Google's quirky press release about Gmail, and its history of April Fools' Day pranks, ignited widespread rumors that the announcement was a hoax. Company representatives insisted it was not, and the press release was meant as its own tribute to April Fools' Day.
By branching into e-mail, Google would more clearly set itself up as a rival to Yahoo and MSN. Though it insists it is not a portal, Google has used search to branch into various areas, from news to e-commerce to social networking.
E-mail gives Google entry into the No. 1 Internet activity, performed by 93 percent of Internet users, the Pew Internet and American Life Project said in December. Search was the No. 2 activity at 83 percent.
Unlike Yahoo's free e-mail and MSN's Hotmail, Gmail will allow ample storage space, up to 1 gigabyte of storage. Yahoo Mail allows 4 megabytes of free storage; Hotmail offers 2 megabytes for free.

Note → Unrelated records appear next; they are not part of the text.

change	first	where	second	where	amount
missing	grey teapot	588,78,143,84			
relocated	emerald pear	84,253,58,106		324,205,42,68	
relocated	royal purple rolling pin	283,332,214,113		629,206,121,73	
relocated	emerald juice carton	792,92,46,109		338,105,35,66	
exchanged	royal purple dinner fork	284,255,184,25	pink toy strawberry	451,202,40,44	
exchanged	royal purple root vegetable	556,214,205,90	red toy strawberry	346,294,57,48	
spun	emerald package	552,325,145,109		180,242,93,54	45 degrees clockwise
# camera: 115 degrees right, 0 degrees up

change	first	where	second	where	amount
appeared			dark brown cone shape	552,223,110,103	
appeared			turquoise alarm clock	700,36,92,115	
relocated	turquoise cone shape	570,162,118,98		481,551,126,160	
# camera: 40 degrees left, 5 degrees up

Though the e-mail service will be free, Google will use it to display both related Web search and paid advertiser listings next to e-mail messages.

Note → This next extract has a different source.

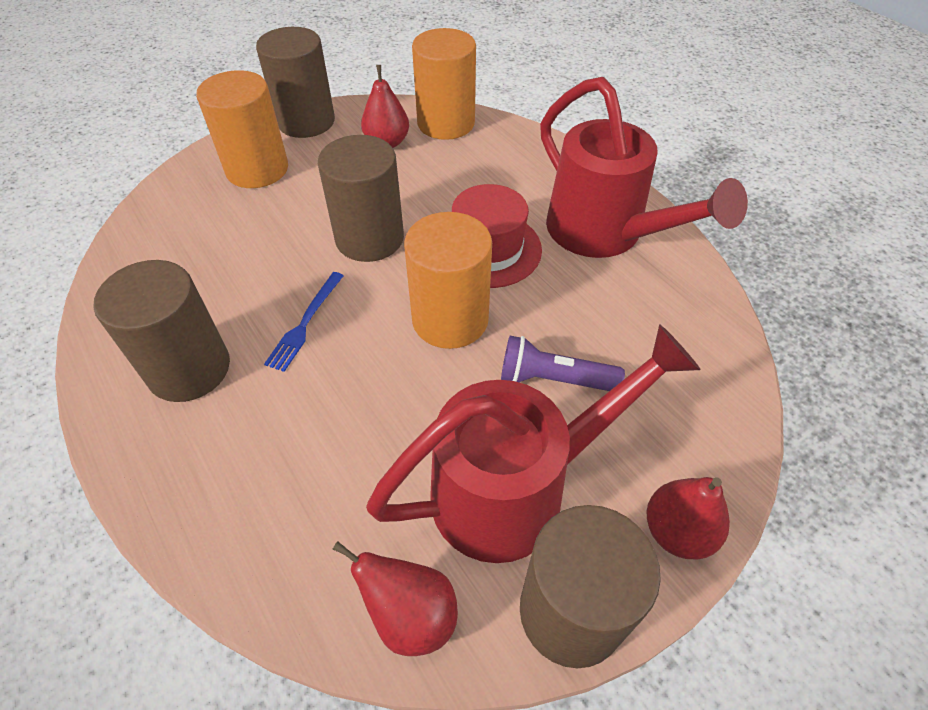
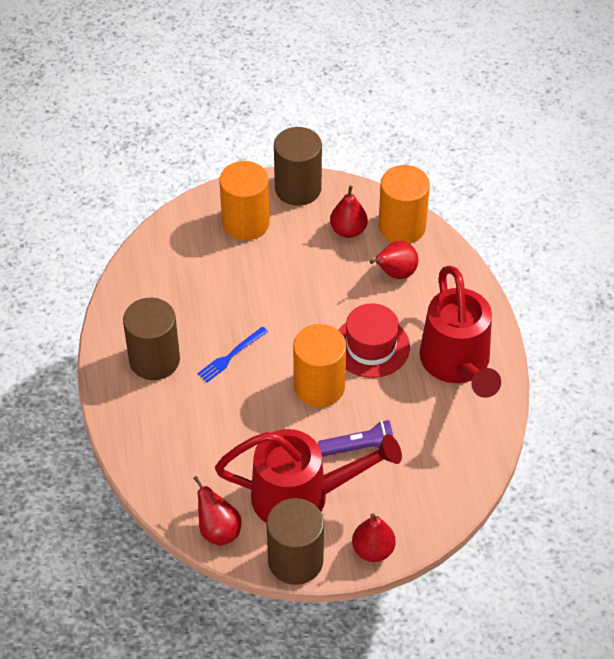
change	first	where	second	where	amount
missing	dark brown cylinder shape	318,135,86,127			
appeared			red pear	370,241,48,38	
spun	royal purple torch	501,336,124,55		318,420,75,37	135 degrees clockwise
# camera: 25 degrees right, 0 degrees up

Wojcicki said Google's AdSense listings would be displayed while users read their e-mail. Google will use its search technology to crawl an e-mail message and match it up with relevant terms. Hypothetically, a Gmail user could be reading a message from a friend about the Philadelphia Eagles and find text links offering tickets and merchandise.
Google said human editors would never read e-mails, and e-mail information would never be shared with advertisers. Google would use only text ads on the Web pages, not banners or pop-ups.

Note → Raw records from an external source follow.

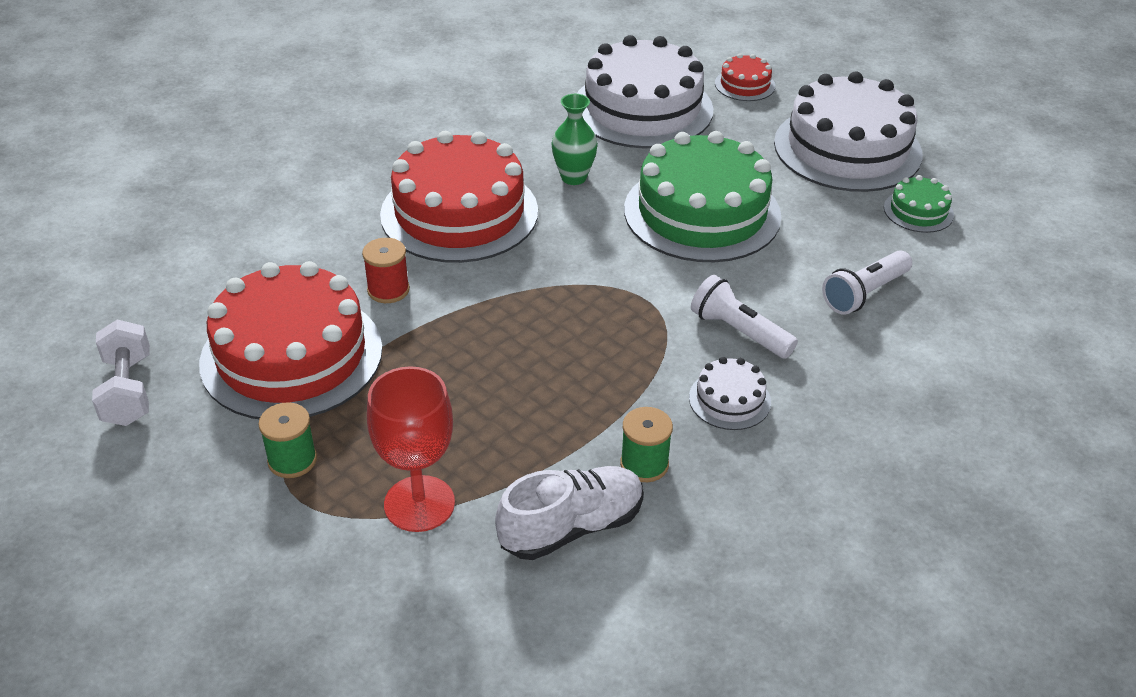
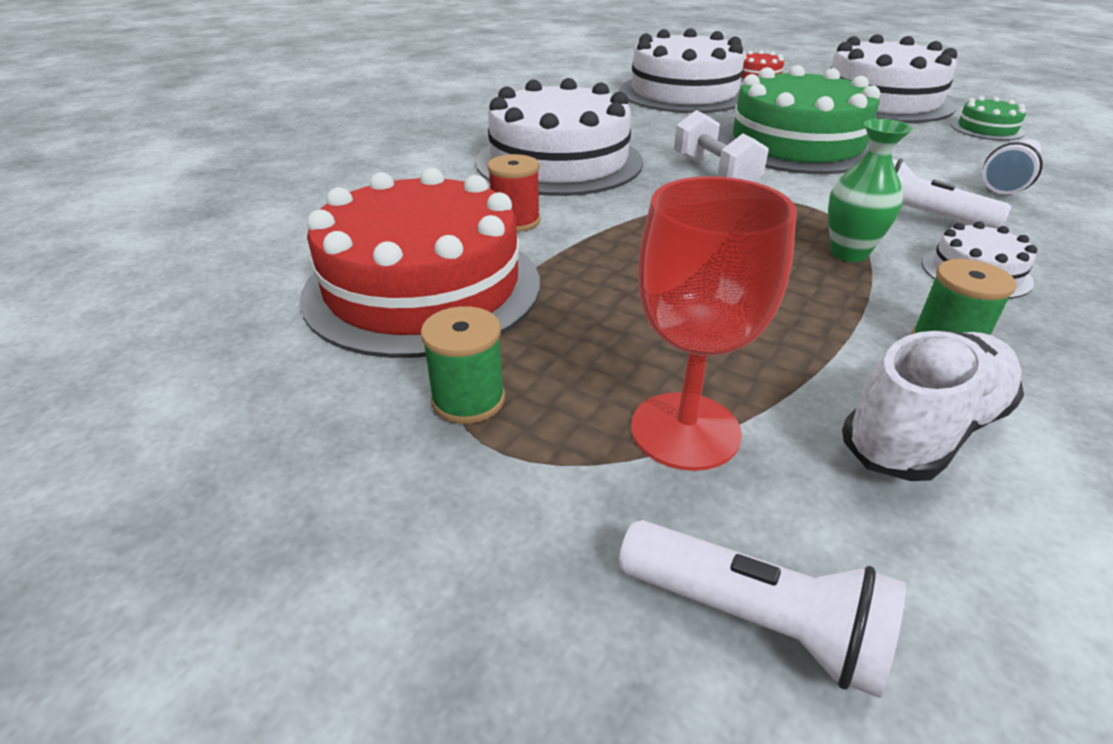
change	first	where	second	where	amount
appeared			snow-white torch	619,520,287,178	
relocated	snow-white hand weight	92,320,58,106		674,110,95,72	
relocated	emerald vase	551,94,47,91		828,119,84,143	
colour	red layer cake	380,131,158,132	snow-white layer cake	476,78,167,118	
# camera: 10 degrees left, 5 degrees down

By including paid listings on e-mail pages, Google would greatly expand the available inventory for its AdSense listings, which are displayed on thousands of content Web sites.
"It could be really, really valuable inventory," said Gary Stein, an analyst with Jupiter Research. "It could be really targeted because it's in a conversation."
With its contextual ad inventory expanding, Google announced it would introduce a new system to adjust for listings that do not perform as well. Called Smart Pricing, Google will adjust the cost per click for listings that it finds do not perform as well as others placed in different inventory.
"It means advertisers should see some reduction in the CPCs that they're paying for content" listings, Wojcicki said.
Google has come under some criticism for having a single auction for both search and contextual listings. Many advertisers complain that the two types of listings perform differently, with contextual listings often performing worse.
Wojcicki said Smart Pricing would address those concerns while maintaining the simplicity of the single auction.
"The advertiser needs to do nothing new," Wojcicki said. "We didn't want to ask the advertiser to learn a new bidding system. It's just a way of adjusting prices correctly."
Google will use information it gathers through its conversion-tracking tool, a free piece of technology advertisers can use to track how their Google listings convert.
Google boasted Gmail would offer top-notch spam-filtering services, including a report-spam button that will help it identify and stop unwanted e-mail before it arrives in a user's in-box.
Gmail will be available in English only initially, then rolled out to other languages.